In Cambodia however, it is commonplace and accepted that many foreigners smoke marijuana

- despite laws prohibiting its use and possession, which are not enforced.

And for most Westerners who have become used to paying around $US130 to $200 an ounce

in their home countries - or around $16,000 a kilo - the Cambodian retail price at

around $2-$5 a kilo (depending on the quality) is ridiculously cheap.

Some Cambodian noodle shops use ganga in soup, but the general feeling among all

levels of the Kingdom's society about smoking ganga is one of indifference.

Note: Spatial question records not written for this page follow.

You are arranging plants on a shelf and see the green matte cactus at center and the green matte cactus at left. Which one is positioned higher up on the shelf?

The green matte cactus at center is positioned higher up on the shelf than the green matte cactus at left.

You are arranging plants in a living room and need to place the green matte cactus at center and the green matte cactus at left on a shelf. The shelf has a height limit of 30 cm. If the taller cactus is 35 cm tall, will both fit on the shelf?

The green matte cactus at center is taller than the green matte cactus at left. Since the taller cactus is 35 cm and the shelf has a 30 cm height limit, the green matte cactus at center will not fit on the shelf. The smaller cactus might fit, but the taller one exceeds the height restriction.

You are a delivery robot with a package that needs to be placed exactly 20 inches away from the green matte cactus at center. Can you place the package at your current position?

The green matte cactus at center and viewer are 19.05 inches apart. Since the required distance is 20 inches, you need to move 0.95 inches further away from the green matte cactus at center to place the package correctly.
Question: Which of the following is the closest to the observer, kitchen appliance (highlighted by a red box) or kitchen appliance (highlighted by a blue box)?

Soeung said he did not smoke it and did not know what ganga tasted like. But his

wife Hel Cheng did.

Cheng recalled her first experience of marijuana when she was 12 years old. She said

she ate chicken-grass soup cooked by her aunt.

"I did not know she put ganga in the soup. It was very tasty. I was drunk and

my mother cried as she fearfully thought that I already died," Cheng, 43, said.

Alerted by the new wave of ganga business, authorities have launched several campaigns

to curb the source of demand. They believed cracking down on the buyers would in

turn suffocate supply.

Commissioner Pech said that about 900 kilos of dried marijuana were seized from house-hold

stocks in the district during a number of police raids early this month.

Although no muscle-flexing measures were being taken yet against growers, the commissioner

said his men had warned them to stop growing the crop.

"We have collected signatures from the farmers promising not to grow ganga anymore

next year. If they remain stubborn in doing so we will destroy their farms,"

Pech said.

"People don't understand that ganga is listed among addictive things. What's

important for them is it [ganga] is easy to grow and make money," he added.

"That's tragic, it's outrageous," said one Western artist, well-known among

the foreign community as a ganga connoisseur. "This is a plant of nature. How

can you ban nature?"

That may destroy Soeung's dreams about bigger bucks.

He predicted next year's farming season would be the worst ever for his family if

he could grow no more ganga.

However, he said: "I don't mind if they stop me from growing ganga but they

should instead advice us what else to grow to alleviate our living conditions. Whatever

we can make money from keeps us happy."